Questions
• A. Print the passage of the CloudWatch RUM text between "Step 4: Selecting  RUM" and "experience your application.", inclusive.
• B. Carry on the text about AWS CloudWatch RUM from its last sentence.

Performance Consideration of AWS RUM

  • Load performance impactThe CloudWatch RUM web client can be installed in your web application as a JavaScript module or loaded into your web application asynchronously from a content delivery network (CDN). It does not block the application’s load process. CloudWatch RUM is designed for there to be no perceptible impact on the application’s load time.
  • Runtime impactThe RUM web client performs processing to record and dispatch RUM data to the CloudWatch RUM service. Because events are infrequent and the amount of processing is small, CloudWatch RUM is designed for there to be no detectable impact on the application’s performance.
  • Network impact— The RUM web client periodically sends data to the CloudWatch RUM service. Data is dispatched at regular intervals while the application is running, and also immediately before the browser unloads the application. Data sent immediately before the browser unloads the application are sent as beacons, which are designed to have no detectable impact on the application’s unload time.

How Data is Collected

  1. As users visit your website, the JavaScript/HTML code collects data and sends it to the RUM tool’s server or AWS CloudWatch, depending on your choice.
  2. This data can include page load times, browser details, network latency, user interactions (clicks, form submissions), errors encountered, and more.
  3. Configure which data you want to collect and monitor. Dashboards are available  to display the collected RUM data. This allows you to gain insights into user experience trends and issues.
  4. Analyze data to identify performance bottlenecks, errors, and areas for improvement.

Step to configure RUM Monitoring over AWS

Step 1: Click on Add Monitor

Step 2: Provide a App monitor name, this cannot be changed once created and is solely for the user perspective and can be anything, including letters, numbers, or these special characters . – _ / #. Spaces are not permitted.

Step 3: Provide the Application domain name on which the RUM is to be setup; this domain should be top-level domain like google.com as the domain name will be able to monitor mail.google.com, photos.google.com etc; the only condition is to include sub-domains option as selected  but if we put domain name as mail.google.com it will be able to monitor only mail.google.com and not any other domain

Step 4: Selecting  RUM data collection

Data plugins to install in the RUM tracker

Available plugins:

Performance telemetry – The RUM Agent will record timing data about how your web application and its resources are loaded and rendered. This includes Core Web Vitals. RUM will use this telemetry to give you insights into how users experience your application.

Extracted material
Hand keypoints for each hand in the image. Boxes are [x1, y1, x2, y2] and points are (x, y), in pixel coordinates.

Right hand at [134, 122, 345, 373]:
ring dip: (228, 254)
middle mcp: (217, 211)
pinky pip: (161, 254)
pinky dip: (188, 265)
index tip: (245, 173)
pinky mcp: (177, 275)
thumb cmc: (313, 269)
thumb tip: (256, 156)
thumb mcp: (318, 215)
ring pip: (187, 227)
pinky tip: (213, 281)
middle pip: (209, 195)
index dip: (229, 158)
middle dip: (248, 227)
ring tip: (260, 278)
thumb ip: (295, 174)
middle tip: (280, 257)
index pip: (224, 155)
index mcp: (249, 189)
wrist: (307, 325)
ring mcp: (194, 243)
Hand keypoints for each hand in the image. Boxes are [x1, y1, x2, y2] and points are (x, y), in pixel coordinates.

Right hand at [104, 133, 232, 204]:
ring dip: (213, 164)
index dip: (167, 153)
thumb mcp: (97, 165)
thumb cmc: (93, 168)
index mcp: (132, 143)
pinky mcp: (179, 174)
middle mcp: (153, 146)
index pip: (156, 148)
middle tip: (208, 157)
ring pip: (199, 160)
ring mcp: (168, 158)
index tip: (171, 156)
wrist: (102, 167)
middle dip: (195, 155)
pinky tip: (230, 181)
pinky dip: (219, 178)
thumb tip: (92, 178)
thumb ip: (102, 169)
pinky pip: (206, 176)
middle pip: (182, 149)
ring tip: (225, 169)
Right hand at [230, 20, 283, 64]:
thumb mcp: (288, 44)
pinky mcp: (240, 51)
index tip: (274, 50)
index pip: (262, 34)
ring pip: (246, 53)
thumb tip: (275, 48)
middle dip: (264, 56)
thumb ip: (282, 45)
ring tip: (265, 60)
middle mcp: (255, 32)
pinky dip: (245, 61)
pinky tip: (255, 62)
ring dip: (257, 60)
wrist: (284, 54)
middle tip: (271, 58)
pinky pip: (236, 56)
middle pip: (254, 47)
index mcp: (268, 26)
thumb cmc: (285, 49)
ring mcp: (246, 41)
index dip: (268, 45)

Activity answers
• A.
Step 4: Selecting  RUM data collection

Data plugins to install in the RUM tracker

Available plugins:

Performance telemetry – The RUM Agent will record timing data about how your web application and its resources are loaded and rendered. This includes Core Web Vitals. RUM will use this telemetry to give you insights into how users experience your application.

• B.
JavaScript errors – The RUM Web Client will record unhandled exceptions your web application raises.

HTTP errors – The RUM Web Client will record HTTP errors thrown by your web application.

We can have other custom events as well as accept pre-defined events and reject other types of events by your application.

Step 5: CloudWatch RUM Web Client to set cookies in the user’s browser. If this option is not selected, RUM will not set cookies, and RUM will not be able to aggregate data based on users or sessions, or provide user journey page sequences. You will still be able to see error information and performance information aggregated by page.

Step 6: Select the Percentage of Sample sessions we want to collect and analyze.

Step 7: Storage of application telemetry data in CloudWatch Logs account – The name of the log group created will be /aws/vendedlogs/RUMService_<Name>+<first 8 digits of app monitor ID>

Step 8: Select type of authorization that we would like to use so that the script can have data stored over RUM.

Types of Authorization are mentioned below

Step 9: Configuring pages from which we need data, We can select pages that we need data from. There are 3 options that are available for this.

All Pages, Include Pages, Exclude Pages.

We are done with the RUM configuration over AWS, and we will start receiving data over RUM whenever there is sufficient usage of the Website/Web Application.